Consegna 1 >> Nel testo su don Malù sostituisci "sacerdote" con "religioso". Poi trascrivi il passo che comincia dalle parole "Don Malù è finito" e si chiude dopo "il prete itinerante.".
Consegna 2 >> Secondo il testo su don Malù, in quali città si svolge il suo ministero itinerante?
Consegna 3 >> Prosegui il testo su don Malù dal punto in cui si interrompe.
---------- Brano scelto ----------
Chiese in transito. Don Malù, un ministero itinerante.
Don Malù è finito al centro di uno scandalo mediatico per aver partecipato alla parata del Pride. Dopo le tensioni il sacerdote è senza parrocchia, così da oltre due anni fa il prete itinerante.
Testo di Elisa Belotti
Fotografie di Patrick Tombola
La realtà della Chiesa cattolica è più complessa e frammentata di quanto si possa immaginare, soprattutto quando si parla di persone LGBTQ+. Il rapporto con la comunità queer è spesso contraddittorio, fatto di continui passi avanti e indietro, aperture e chiusure. Questo vale ancora di più quando parliamo di chi fa parte della vita consacrata. È il caso di don Marco Luca Bertani, per tutti don Malù. Dopo essere stato cinque anni in una parrocchia nel bergamasco, nel 2022 è finito al centro di uno scandalo mediatico per aver partecipato - per l’ennesima volta - alla parata del Pride, partecipazione che ha alimentato una serie di tensioni già presenti. Poco dopo Don Malù è stato rimosso dalla sua parrocchia; da oltre due anni e mezzo, si trova senza una casa, a svolgere un ministero itinerante tra Milano, Lodi, Cremona e Bologna. La sua vocazione, però, non si è fermata: anzi si è trasformata in un impegno dinamico, dove il dialogo sui diritti, sia dentro che fuori la Chiesa, gioca un ruolo centrale. Seguendolo nella sua giornata abbiamo potuto toccare con mano parte dell'esperienza dei preti LGBTQ+.
Nel piccolo appartamento di Milano dove ci aspetta don Malù - giacca a fiori, calzini colorati, occhiali tondi e niente clergyman - non ci sono i suoi effetti personali, è uno spazio che non riflette la sua variopinta personalità, un luogo che chiaramente non è casa sua.
---------- Voci fornite ----------
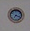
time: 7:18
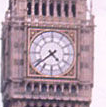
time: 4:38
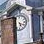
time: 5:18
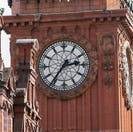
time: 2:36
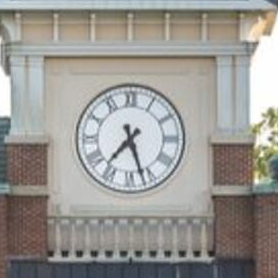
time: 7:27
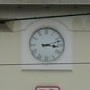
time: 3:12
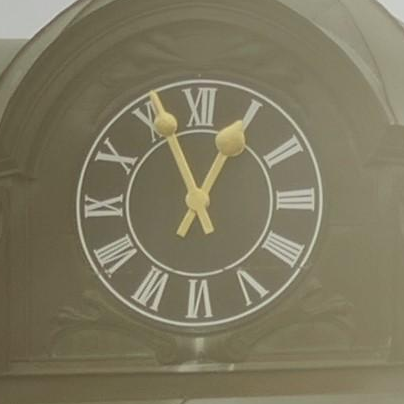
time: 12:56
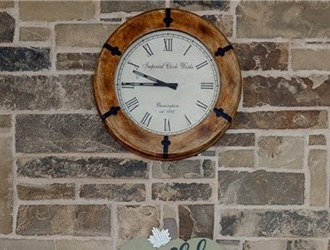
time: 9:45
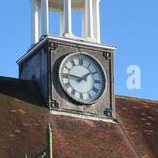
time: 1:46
----------
---------- Voci fornite ----------
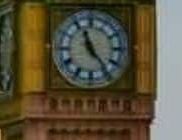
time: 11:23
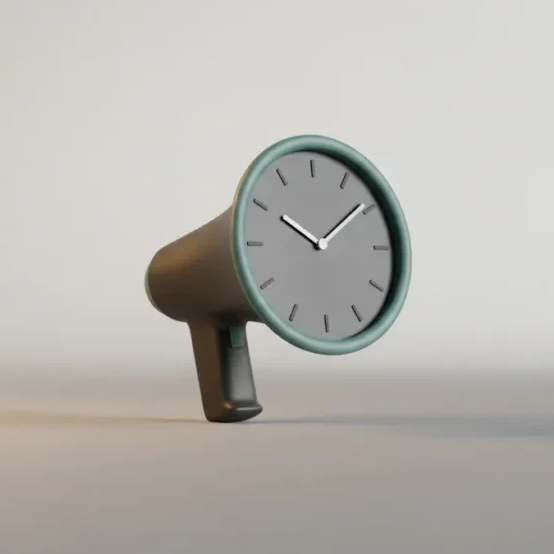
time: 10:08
----------
---------- Voci fornite ----------
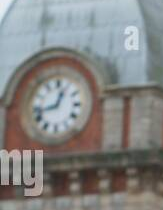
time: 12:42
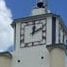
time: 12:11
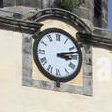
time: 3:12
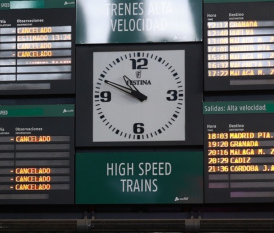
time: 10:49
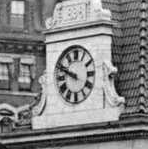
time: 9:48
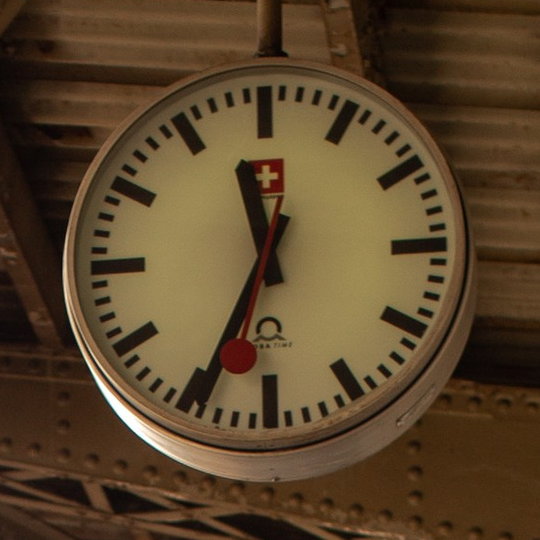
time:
----------
Svolgimento 1 >>
Don Malù è finito al centro di uno scandalo mediatico per aver partecipato alla parata del Pride. Dopo le tensioni il religioso è senza parrocchia, così da oltre due anni fa il prete itinerante.

Svolgimento 2 >> Milano, Lodi, Cremona e Bologna.

Svolgimento 3 >>
È interessante iniziare capendo perché siamo qui, in una casa che non è tua. Perché non siamo in una parrocchia?
Fondamentalmente perché non ho un luogo fisico dove incontrare le persone che si rivolgono a me e svolgere il ministero dell’ascolto e dell’accoglienza che ho costruito in questi ultimi anni, mi ritrovo a vivere l’incontro nelle case delle persone che incontro, nei parchi, sui treni, sui mezzi pubblici, per strada, nei bar. Insomma incontro le persone nei luoghi della loro vita concreta e quotidiana. Ci si dà appuntamento, si beve un caffè, si sta insieme in un posto dove nel caso si può vivere anche il sacramento della riconciliazione. Tante persone chiedono di confessarsi non in chiesa, ma in mezzo alla natura, camminando.
Nell'immaginario comune il prete cattolico ha una parrocchia, vive la realtà dell'oratorio, celebra la messa sempre nella stessa Chiesa. Se tu non hai tutto ciò, come vivi il tuo ministero? Che cosa fa un prete come te?
Partiamo dal fatto che io sono stato in parrocchia. Ho trascorso cinque anni nella periferia di Bergamo e sono stati anni molto belli, vivi, di grande crescita personale e per la comunità che ho servito. A un certo punto sono fatte le valutazioni del caso e mi è stato chiesto di prendere un'altra strada. Quindi in questo momento mi trovo a dover reinventare il ministero, in una sorta di limbo frutto della fatica che la Chiesa vive nel non riuscire a trovare un posto per una persona come me: un prete queer, omosessuale, esposto ed attivista.
I preti omo-bisessuali non sono affatto pochi se osserviamo i dati. Secondo lo studio Roman Catholic gay priests del 2023, il 67.3% dei sacerdoti intervistati risultava essere gay, il 5.8% bisessuale e solo il 26.9% si dichiarava eterosessuale.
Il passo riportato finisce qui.